# PROBLEM STATEMENT:
The data below should be duplicated in full, unchanged.

# Named joint coordinates:
- - - -

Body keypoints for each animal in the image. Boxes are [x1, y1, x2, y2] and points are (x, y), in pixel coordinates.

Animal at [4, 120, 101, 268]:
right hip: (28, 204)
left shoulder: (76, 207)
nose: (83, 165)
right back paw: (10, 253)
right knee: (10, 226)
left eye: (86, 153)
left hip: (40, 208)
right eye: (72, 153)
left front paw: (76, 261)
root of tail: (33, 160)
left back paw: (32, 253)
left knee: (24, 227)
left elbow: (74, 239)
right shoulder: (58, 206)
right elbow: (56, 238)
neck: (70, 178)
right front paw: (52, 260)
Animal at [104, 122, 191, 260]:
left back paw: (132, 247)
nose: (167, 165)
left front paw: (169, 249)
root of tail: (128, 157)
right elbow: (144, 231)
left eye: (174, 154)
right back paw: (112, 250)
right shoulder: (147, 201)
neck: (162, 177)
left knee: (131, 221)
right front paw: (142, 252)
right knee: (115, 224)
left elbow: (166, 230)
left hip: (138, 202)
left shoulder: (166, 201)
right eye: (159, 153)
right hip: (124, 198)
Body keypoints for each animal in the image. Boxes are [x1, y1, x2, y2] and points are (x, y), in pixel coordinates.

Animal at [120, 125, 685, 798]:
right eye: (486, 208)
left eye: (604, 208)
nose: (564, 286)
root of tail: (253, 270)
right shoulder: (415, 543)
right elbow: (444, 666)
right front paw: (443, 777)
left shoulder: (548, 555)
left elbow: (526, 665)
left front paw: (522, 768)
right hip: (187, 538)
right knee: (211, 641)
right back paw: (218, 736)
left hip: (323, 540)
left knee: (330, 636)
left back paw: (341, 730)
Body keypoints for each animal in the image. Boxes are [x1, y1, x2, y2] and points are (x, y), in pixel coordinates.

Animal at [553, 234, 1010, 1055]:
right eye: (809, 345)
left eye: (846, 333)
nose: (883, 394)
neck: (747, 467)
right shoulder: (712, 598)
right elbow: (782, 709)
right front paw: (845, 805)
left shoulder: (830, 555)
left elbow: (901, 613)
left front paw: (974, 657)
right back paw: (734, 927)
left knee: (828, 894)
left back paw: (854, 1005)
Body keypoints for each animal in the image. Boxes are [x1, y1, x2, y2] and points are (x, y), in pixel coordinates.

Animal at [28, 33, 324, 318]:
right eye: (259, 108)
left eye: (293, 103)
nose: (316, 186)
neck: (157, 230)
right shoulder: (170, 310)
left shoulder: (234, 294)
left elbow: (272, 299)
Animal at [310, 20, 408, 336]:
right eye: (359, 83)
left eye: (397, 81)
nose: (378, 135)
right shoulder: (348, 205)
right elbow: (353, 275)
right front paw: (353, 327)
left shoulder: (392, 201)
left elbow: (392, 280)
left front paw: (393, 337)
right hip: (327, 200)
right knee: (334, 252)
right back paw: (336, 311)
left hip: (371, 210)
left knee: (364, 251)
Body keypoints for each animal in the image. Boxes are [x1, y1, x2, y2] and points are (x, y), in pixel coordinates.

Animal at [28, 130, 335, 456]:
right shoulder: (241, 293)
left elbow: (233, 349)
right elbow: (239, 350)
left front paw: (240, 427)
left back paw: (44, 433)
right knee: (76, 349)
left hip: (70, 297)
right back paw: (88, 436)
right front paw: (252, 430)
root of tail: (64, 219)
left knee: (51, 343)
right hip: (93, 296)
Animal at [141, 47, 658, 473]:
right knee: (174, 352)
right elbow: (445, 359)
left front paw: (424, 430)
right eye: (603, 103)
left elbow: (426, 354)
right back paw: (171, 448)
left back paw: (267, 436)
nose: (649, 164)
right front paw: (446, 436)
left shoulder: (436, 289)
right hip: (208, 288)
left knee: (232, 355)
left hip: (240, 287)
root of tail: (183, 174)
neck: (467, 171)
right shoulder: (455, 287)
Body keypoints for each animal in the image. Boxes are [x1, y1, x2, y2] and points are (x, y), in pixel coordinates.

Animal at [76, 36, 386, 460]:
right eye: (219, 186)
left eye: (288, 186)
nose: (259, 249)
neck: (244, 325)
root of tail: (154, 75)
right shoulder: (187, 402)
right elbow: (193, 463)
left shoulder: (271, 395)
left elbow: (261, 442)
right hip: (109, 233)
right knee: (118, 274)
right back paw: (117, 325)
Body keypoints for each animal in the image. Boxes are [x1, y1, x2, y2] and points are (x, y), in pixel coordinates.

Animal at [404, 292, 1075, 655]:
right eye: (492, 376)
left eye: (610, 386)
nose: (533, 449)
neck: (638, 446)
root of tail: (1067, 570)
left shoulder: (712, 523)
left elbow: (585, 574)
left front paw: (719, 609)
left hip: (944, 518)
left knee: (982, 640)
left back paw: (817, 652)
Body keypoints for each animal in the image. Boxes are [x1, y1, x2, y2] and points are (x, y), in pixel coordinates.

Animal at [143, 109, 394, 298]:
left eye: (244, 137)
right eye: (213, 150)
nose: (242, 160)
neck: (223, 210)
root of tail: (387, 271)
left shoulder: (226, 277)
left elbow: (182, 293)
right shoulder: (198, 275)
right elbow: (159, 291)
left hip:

- - - -

# SOLUTION FOR THIS EXERCISE:
Body keypoints for each animal in the image. Boxes are [x1, y1, x2, y2] and points are (x, y), in pixel coordinates.

Animal at [4, 120, 101, 268]:
right hip: (28, 204)
left shoulder: (76, 207)
nose: (83, 165)
right back paw: (10, 253)
right knee: (10, 226)
left eye: (86, 153)
left hip: (40, 208)
right eye: (72, 153)
left front paw: (76, 261)
root of tail: (33, 160)
left back paw: (32, 253)
left knee: (24, 227)
left elbow: (74, 239)
right shoulder: (58, 206)
right elbow: (56, 238)
neck: (70, 178)
right front paw: (52, 260)
Animal at [104, 122, 191, 260]:
left back paw: (132, 247)
nose: (167, 165)
left front paw: (169, 249)
root of tail: (128, 157)
right elbow: (144, 231)
left eye: (174, 154)
right back paw: (112, 250)
right shoulder: (147, 201)
neck: (162, 177)
left knee: (131, 221)
right front paw: (142, 252)
right knee: (115, 224)
left elbow: (166, 230)
left hip: (138, 202)
left shoulder: (166, 201)
right eye: (159, 153)
right hip: (124, 198)
Body keypoints for each animal in the image. Boxes are [x1, y1, x2, y2] and points are (x, y), in pixel coordinates.

Animal at [120, 125, 685, 798]:
right eye: (486, 208)
left eye: (604, 208)
nose: (564, 286)
root of tail: (253, 270)
right shoulder: (415, 543)
right elbow: (444, 666)
right front paw: (443, 777)
left shoulder: (548, 555)
left elbow: (526, 665)
left front paw: (522, 768)
right hip: (187, 538)
right knee: (211, 641)
right back paw: (218, 736)
left hip: (323, 540)
left knee: (330, 636)
left back paw: (341, 730)
Body keypoints for each animal in the image. Boxes are [x1, y1, x2, y2] and points are (x, y), in pixel coordinates.

Animal at [553, 234, 1010, 1055]:
right eye: (809, 345)
left eye: (846, 333)
nose: (883, 394)
neck: (747, 467)
right shoulder: (712, 598)
right elbow: (782, 709)
right front paw: (845, 805)
left shoulder: (830, 555)
left elbow: (901, 613)
left front paw: (974, 657)
right back paw: (734, 927)
left knee: (828, 894)
left back paw: (854, 1005)
Body keypoints for each animal in the image. Boxes are [x1, y1, x2, y2] and points are (x, y), in pixel coordinates.

Animal at [28, 33, 324, 318]:
right eye: (259, 108)
left eye: (293, 103)
nose: (316, 186)
neck: (157, 230)
right shoulder: (170, 310)
left shoulder: (234, 294)
left elbow: (272, 299)
Animal at [310, 20, 408, 336]:
right eye: (359, 83)
left eye: (397, 81)
nose: (378, 135)
right shoulder: (348, 205)
right elbow: (353, 275)
right front paw: (353, 327)
left shoulder: (392, 201)
left elbow: (392, 280)
left front paw: (393, 337)
right hip: (327, 200)
right knee: (334, 252)
right back paw: (336, 311)
left hip: (371, 210)
left knee: (364, 251)
Body keypoints for each animal in the image. Boxes are [x1, y1, x2, y2] and points are (x, y), in pixel coordinates.

Animal at [28, 130, 335, 456]:
right shoulder: (241, 293)
left elbow: (233, 349)
right elbow: (239, 350)
left front paw: (240, 427)
left back paw: (44, 433)
right knee: (76, 349)
left hip: (70, 297)
right back paw: (88, 436)
right front paw: (252, 430)
root of tail: (64, 219)
left knee: (51, 343)
right hip: (93, 296)
Animal at [141, 47, 658, 473]:
right knee: (174, 352)
right elbow: (445, 359)
left front paw: (424, 430)
right eye: (603, 103)
left elbow: (426, 354)
right back paw: (171, 448)
left back paw: (267, 436)
nose: (649, 164)
right front paw: (446, 436)
left shoulder: (436, 289)
right hip: (208, 288)
left knee: (232, 355)
left hip: (240, 287)
root of tail: (183, 174)
neck: (467, 171)
right shoulder: (455, 287)
Body keypoints for each animal in the image. Boxes are [x1, y1, x2, y2] and points are (x, y), in pixel coordinates.

Animal at [76, 36, 386, 460]:
right eye: (219, 186)
left eye: (288, 186)
nose: (259, 249)
neck: (244, 325)
root of tail: (154, 75)
right shoulder: (187, 402)
right elbow: (193, 463)
left shoulder: (271, 395)
left elbow: (261, 442)
right hip: (109, 233)
right knee: (118, 274)
right back paw: (117, 325)
Body keypoints for each animal in the image. Boxes are [x1, y1, x2, y2] and points are (x, y), in pixel coordinates.

Animal at [404, 292, 1075, 655]:
right eye: (492, 376)
left eye: (610, 386)
nose: (533, 449)
neck: (638, 446)
root of tail: (1067, 570)
left shoulder: (712, 523)
left elbow: (585, 574)
left front paw: (719, 609)
left hip: (944, 518)
left knee: (982, 640)
left back paw: (817, 652)
Body keypoints for each animal in the image. Boxes are [x1, y1, x2, y2] and points are (x, y), in pixel coordinates.

Animal at [143, 109, 394, 298]:
left eye: (244, 137)
right eye: (213, 150)
nose: (242, 160)
neck: (223, 210)
root of tail: (387, 271)
left shoulder: (226, 277)
left elbow: (182, 293)
right shoulder: (198, 275)
right elbow: (159, 291)
left hip:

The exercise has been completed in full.